WHAT IS NEEDED —
Nothing but the lines from the first line of the material below through the line that holds "G04 #@! TF.SameCoordinates,Original*" should be set down, exactly and with pictures left out.

DATA SUPPLIED —
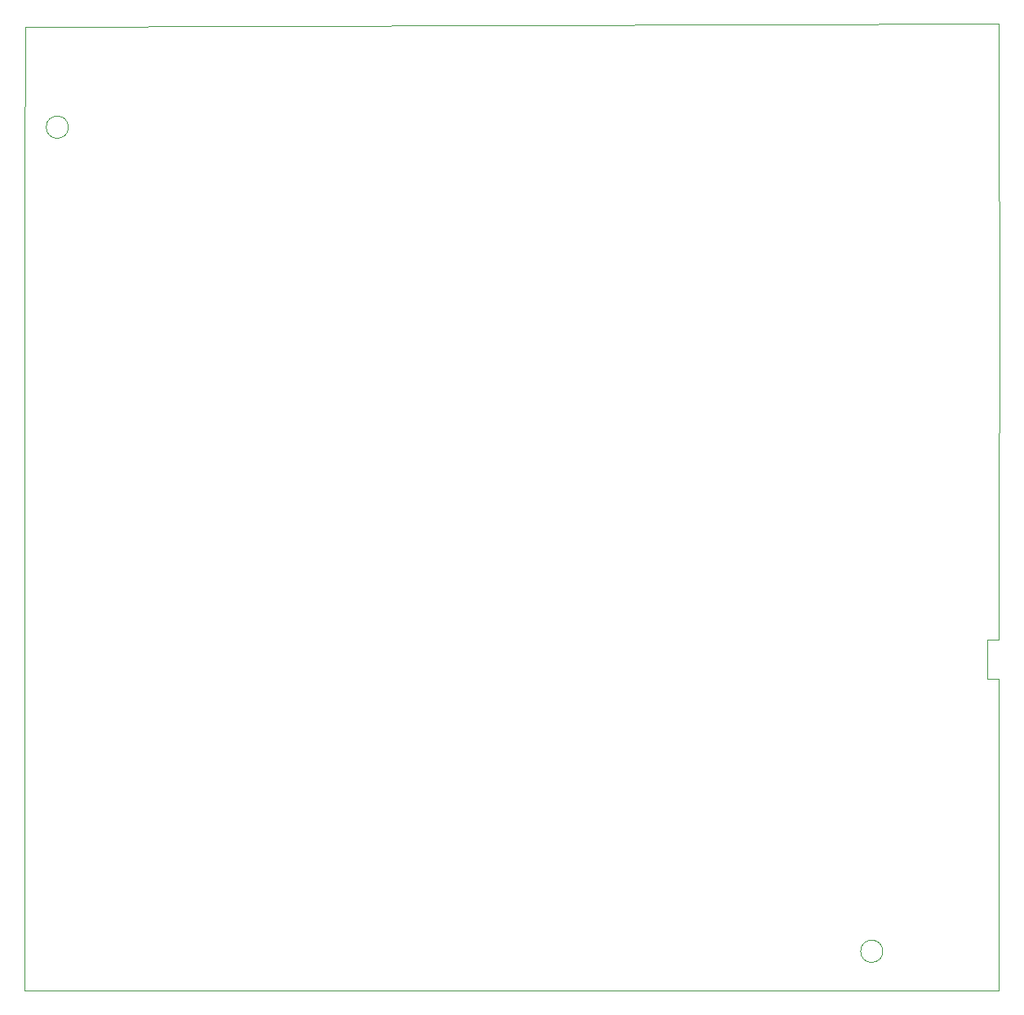
<source format=gbr>
G04 #@! TF.GenerationSoftware,KiCad,Pcbnew,(5.1.6)-1*
G04 #@! TF.CreationDate,2020-10-23T22:44:24-07:00*
G04 #@! TF.ProjectId,ReceiverCircuit,52656365-6976-4657-9243-697263756974,rev?*
G04 #@! TF.SameCoordinates,Original*
G04 #@! TF.FileFunction,Profile,NP*
%FSLAX46Y46*%
G04 Gerber Fmt 4.6, Leading zero omitted, Abs format (unit mm)*
G04 Created by KiCad (PCBNEW (5.1.6)-1) date 2020-10-23 22:44:24*
%MOMM*%
%LPD*%
G01*
G04 APERTURE LIST*
G04 #@! TA.AperFunction,Profile*
%ADD10C,0.050000*%
G04 #@! TD*
G04 #@! TA.AperFunction,Profile*
%ADD11C,0.100000*%
G04 #@! TD*
G04 #@! TA.AperFunction,Profile*
%ADD12C,0.000100*%
G04 #@! TD*
G04 APERTURE END LIST*
D10*
X102364540Y-51887120D02*
X203410820Y-51615340D01*
X203483600Y-88081600D02*
X203454000Y-100126800D01*
X203454000Y-101371400D02*
X203454000Y-100126800D01*
X191392920Y-147839540D02*
G75*
G03*
X191392920Y-147839540I-1152000J0D01*
G01*
X106876960Y-62323980D02*
G75*
G03*
X106876960Y-62323980I-1152000J0D01*
G01*
X203453120Y-144991340D02*
X203454000Y-151892000D01*
X203454000Y-102844600D02*
X203454000Y-101371400D01*
X203454000Y-104140000D02*
X203454000Y-102844600D01*
X203454000Y-105206800D02*
X203454000Y-104140000D01*
X203454000Y-106781600D02*
X203454000Y-105206800D01*
X203454000Y-107492800D02*
X203454000Y-106781600D01*
X203454000Y-108331000D02*
X203454000Y-107492800D01*
X203454000Y-109397800D02*
X203454000Y-108331000D01*
X203445500Y-111538500D02*
X203454000Y-109397800D01*
X203454000Y-125577600D02*
X203445500Y-123538500D01*
X203454000Y-127457200D02*
X203454000Y-125577600D01*
X203454000Y-128828800D02*
X203454000Y-127457200D01*
X203454000Y-130505200D02*
X203454000Y-128828800D01*
X203453120Y-144991340D02*
X203454000Y-130505200D01*
X203483600Y-88081600D02*
X203410820Y-51615340D01*
D11*
X102362000Y-151892000D02*
X140970000Y-151892000D01*
X102362000Y-151130000D02*
X102362000Y-151892000D01*
X102362000Y-130556000D02*
X102362000Y-151130000D01*
X102362000Y-109474000D02*
X102362000Y-130556000D01*
X102362000Y-86614000D02*
X102362000Y-109474000D01*
X102362000Y-68580000D02*
X102362000Y-86614000D01*
D10*
X102364540Y-51887120D02*
X102362000Y-68580000D01*
D11*
X140970000Y-151892000D02*
X203454000Y-151892000D01*
D12*
X203445500Y-115538500D02*
X203445500Y-111538500D01*
X202245500Y-115538500D02*
X203445500Y-115538500D01*
X202245500Y-119538500D02*
X202245500Y-115538500D01*
X203445500Y-119538500D02*
X202245500Y-119538500D01*
X203445500Y-123538500D02*
X203445500Y-119538500D01*
M02*

</source>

ANSWER TO THIS EXERCISE —
<source format=gbr>
G04 #@! TF.GenerationSoftware,KiCad,Pcbnew,(5.1.6)-1*
G04 #@! TF.CreationDate,2020-10-23T22:44:24-07:00*
G04 #@! TF.ProjectId,ReceiverCircuit,52656365-6976-4657-9243-697263756974,rev?*
G04 #@! TF.SameCoordinates,Original*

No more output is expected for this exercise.